**Instructions for the task**
The entries follow. Copy every line in which "Authorship" appears.

Source records
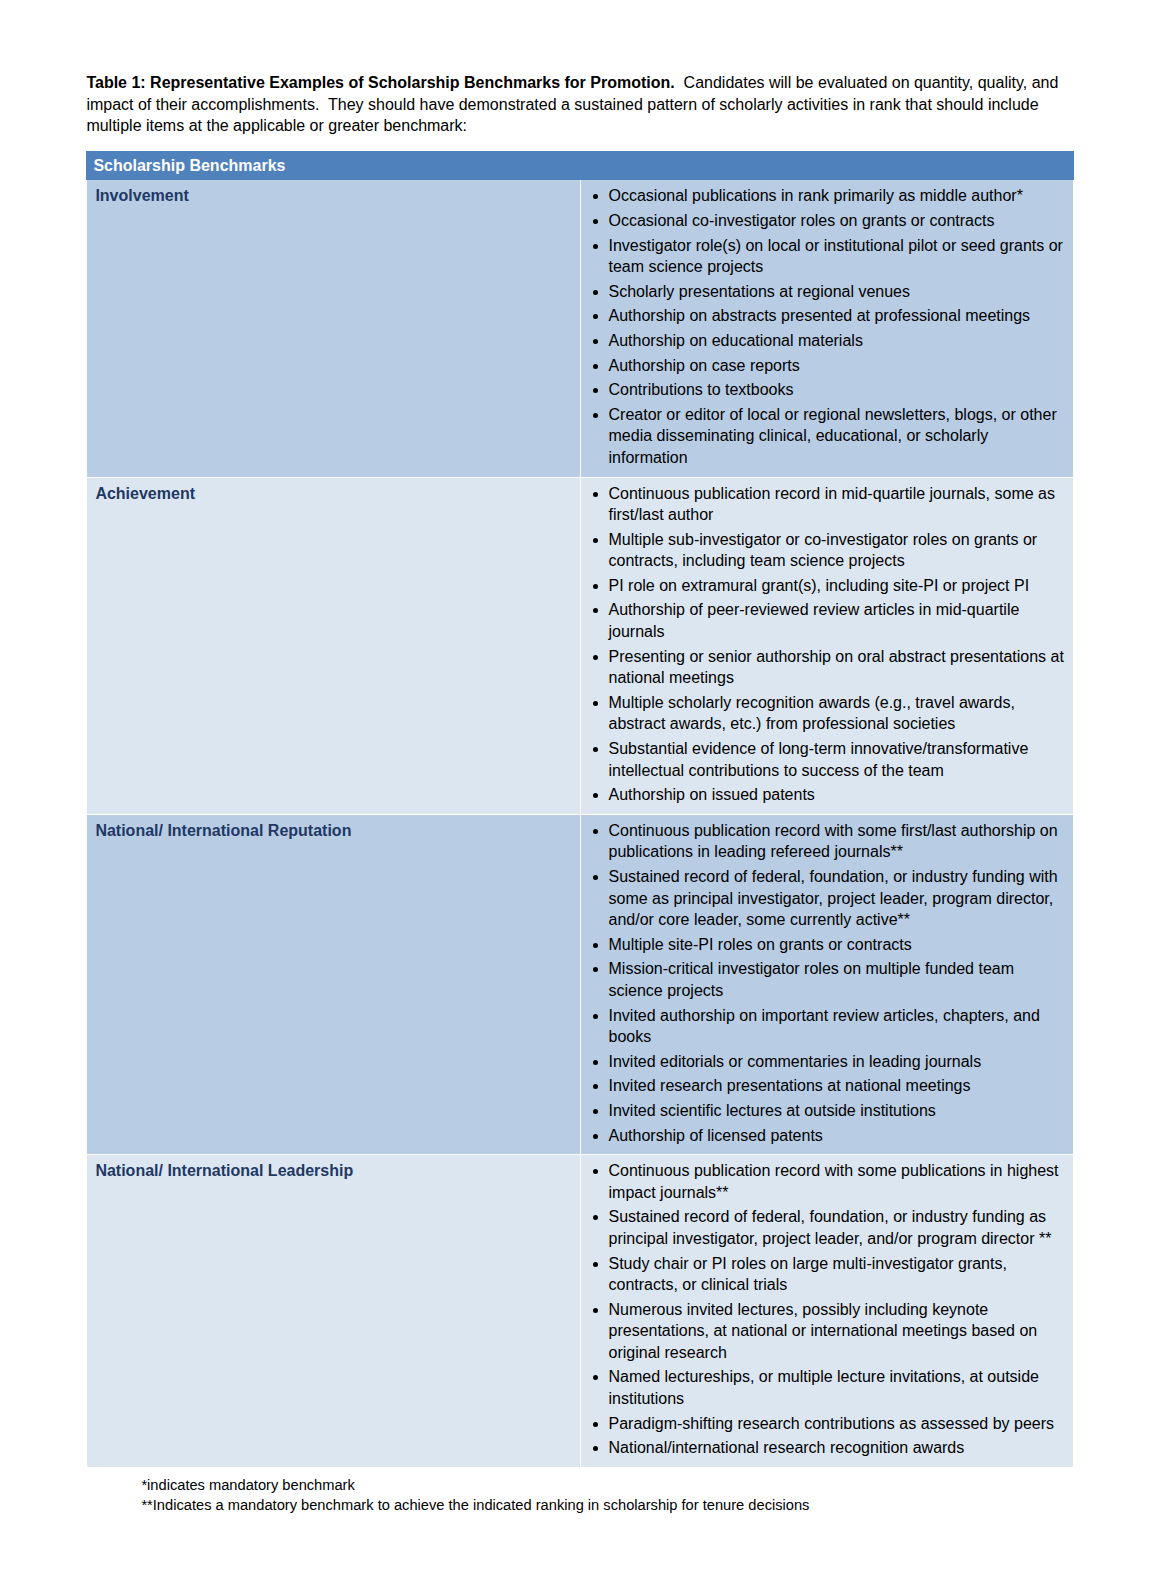Table 1: Representative Examples of Scholarship Benchmarks for Promotion. Candidates will be evaluated on quantity, quality, and impact of their accomplishments. They should have demonstrated a sustained pattern of scholarly activities in rank that should include multiple items at the applicable or greater benchmark:
| Scholarship Benchmarks |
| --- |
| Involvement | Occasional publications in rank primarily as middle author* Occasional co-investigator roles on grants or contracts Investigator role(s) on local or institutional pilot or seed grants or team science projects Scholarly presentations at regional venues Authorship on abstracts presented at professional meetings Authorship on educational materials Authorship on case reports Contributions to textbooks Creator or editor of local or regional newsletters, blogs, or other media disseminating clinical, educational, or scholarly information |
| Achievement | Continuous publication record in mid-quartile journals, some as first/last author Multiple sub-investigator or co-investigator roles on grants or contracts, including team science projects PI role on extramural grant(s), including site-PI or project PI Authorship of peer-reviewed review articles in mid-quartile journals Presenting or senior authorship on oral abstract presentations at national meetings Multiple scholarly recognition awards (e.g., travel awards, abstract awards, etc.) from professional societies Substantial evidence of long-term innovative/transformative intellectual contributions to success of the team Authorship on issued patents |
| National/ International Reputation | Continuous publication record with some first/last authorship on publications in leading refereed journals** Sustained record of federal, foundation, or industry funding with some as principal investigator, project leader, program director, and/or core leader, some currently active** Multiple site-PI roles on grants or contracts Mission-critical investigator roles on multiple funded team science projects Invited authorship on important review articles, chapters, and books Invited editorials or commentaries in leading journals Invited research presentations at national meetings Invited scientific lectures at outside institutions Authorship of licensed patents |
| National/ International Leadership | Continuous publication record with some publications in highest impact journals** Sustained record of federal, foundation, or industry funding as principal investigator, project leader, and/or program director ** Study chair or PI roles on large multi-investigator grants, contracts, or clinical trials Numerous invited lectures, possibly including keynote presentations, at national or international meetings based on original research Named lectureships, or multiple lecture invitations, at outside institutions Paradigm-shifting research contributions as assessed by peers National/international research recognition awards |
*indicates mandatory benchmark
**Indicates a mandatory benchmark to achieve the indicated ranking in scholarship for tenure decisions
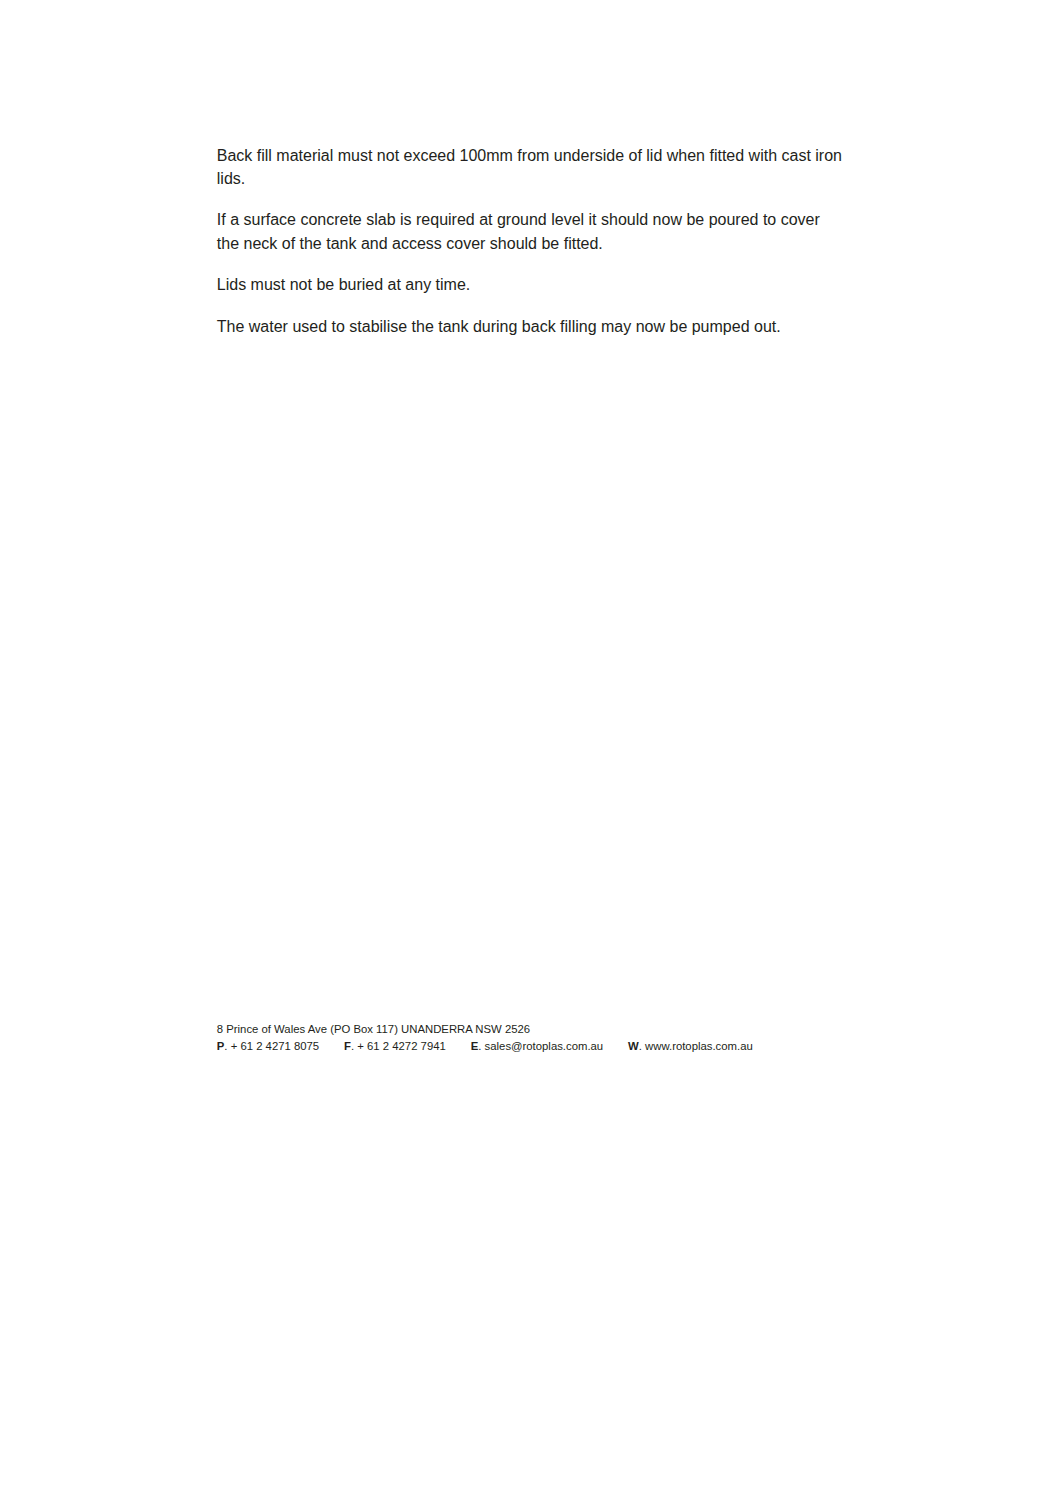Back fill material must not exceed 100mm from underside of lid when fitted with cast iron lids.
If a surface concrete slab is required at ground level it should now be poured to cover the neck of the tank and access cover should be fitted.
Lids must not be buried at any time.
The water used to stabilise the tank during back filling may now be pumped out.
8 Prince of Wales Ave (PO Box 117) UNANDERRA NSW 2526
P. + 61 2 4271 8075 F. + 61 2 4272 7941 E. sales@rotoplas.com.au W. www.rotoplas.com.au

**Response to the task**
| Involvement | Occasional publications in rank primarily as middle author* Occasional co-investigator roles on grants or contracts Investigator role(s) on local or institutional pilot or seed grants or team science projects Scholarly presentations at regional venues Authorship on abstracts presented at professional meetings Authorship on educational materials Authorship on case reports Contributions to textbooks Creator or editor of local or regional newsletters, blogs, or other media disseminating clinical, educational, or scholarly information |
| Achievement | Continuous publication record in mid-quartile journals, some as first/last author Multiple sub-investigator or co-investigator roles on grants or contracts, including team science projects PI role on extramural grant(s), including site-PI or project PI Authorship of peer-reviewed review articles in mid-quartile journals Presenting or senior authorship on oral abstract presentations at national meetings Multiple scholarly recognition awards (e.g., travel awards, abstract awards, etc.) from professional societies Substantial evidence of long-term innovative/transformative intellectual contributions to success of the team Authorship on issued patents |
| National/ International Reputation | Continuous publication record with some first/last authorship on publications in leading refereed journals** Sustained record of federal, foundation, or industry funding with some as principal investigator, project leader, program director, and/or core leader, some currently active** Multiple site-PI roles on grants or contracts Mission-critical investigator roles on multiple funded team science projects Invited authorship on important review articles, chapters, and books Invited editorials or commentaries in leading journals Invited research presentations at national meetings Invited scientific lectures at outside institutions Authorship of licensed patents |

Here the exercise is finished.